BEGIN THE DATA

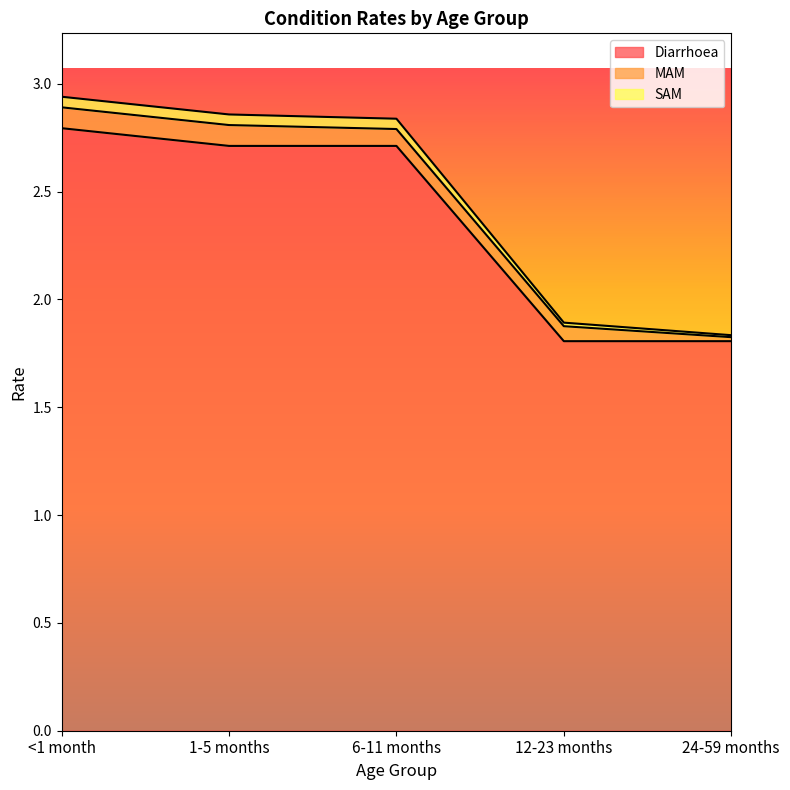

At which label does Diarrhoea reach its peak?

<1 month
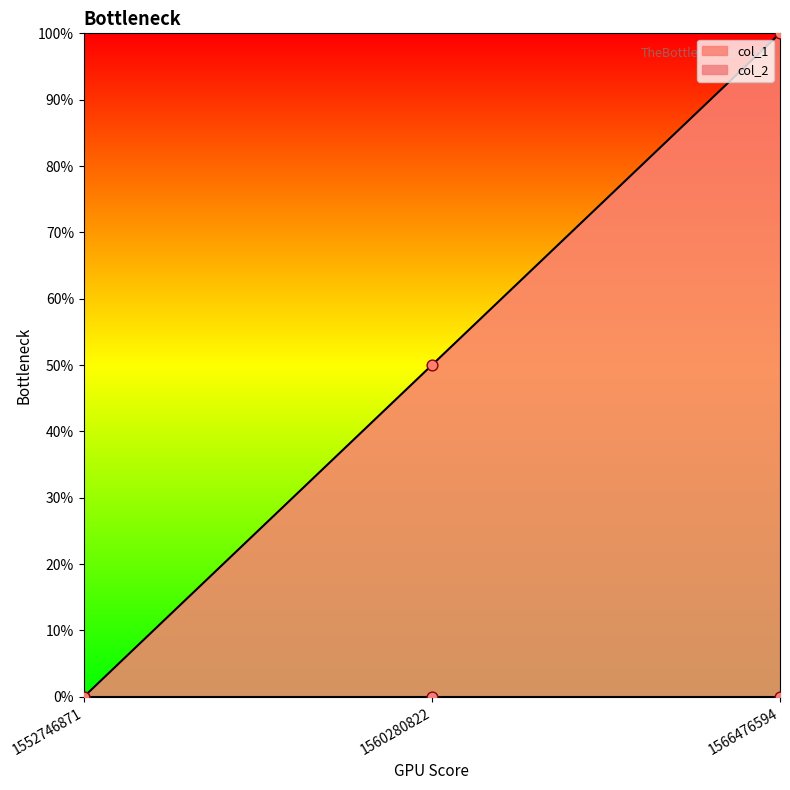

What is the change in value from 1552746871 to 1560280822?

+0.5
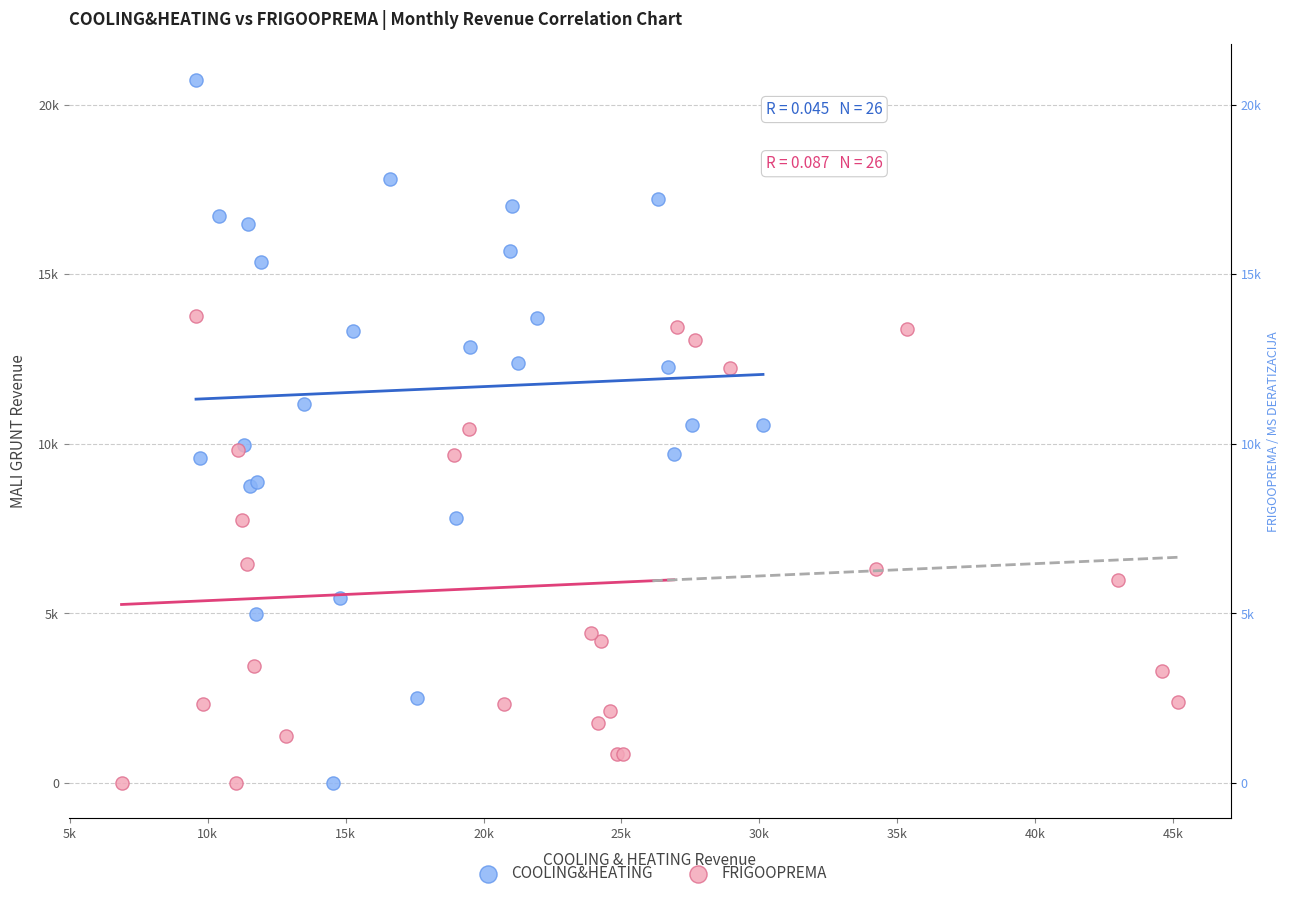

What are all the series names shown in the legend?

COOLING&HEATING, FRIGOOPREMA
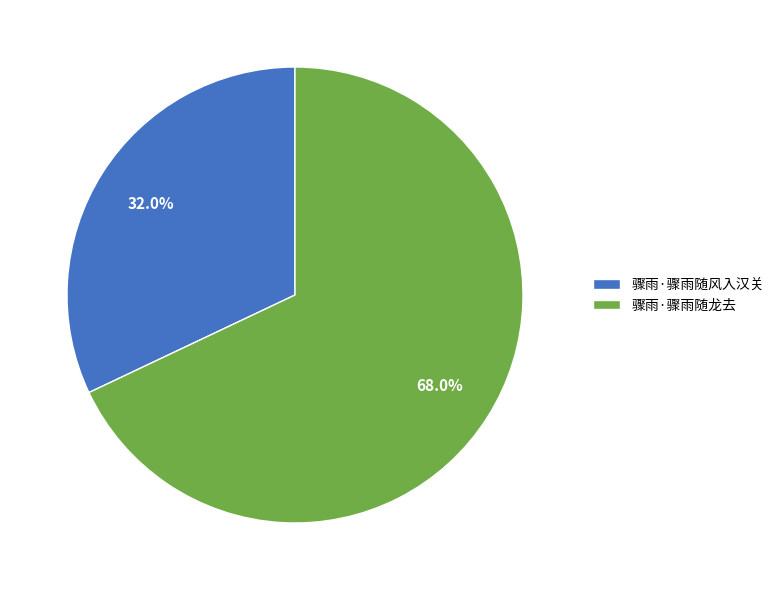

To the nearest percent, what is the difference between the 骤雨·骤雨随风入汉关 and 骤雨·骤雨随龙去 slice percentages?

36%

END THE DATA

> YOUR INSTRUCTIONS: Could you rewrite all the records above with "legend" changed to "key" and nothing else altered, leaving the pictures out?

> ANSWER TO THIS TASK:
At which label does Diarrhoea reach its peak?

<1 month

What is the change in value from 1552746871 to 1560280822?

+0.5

What are all the series names shown in the key?

COOLING&HEATING, FRIGOOPREMA

To the nearest percent, what is the difference between the 骤雨·骤雨随风入汉关 and 骤雨·骤雨随龙去 slice percentages?

36%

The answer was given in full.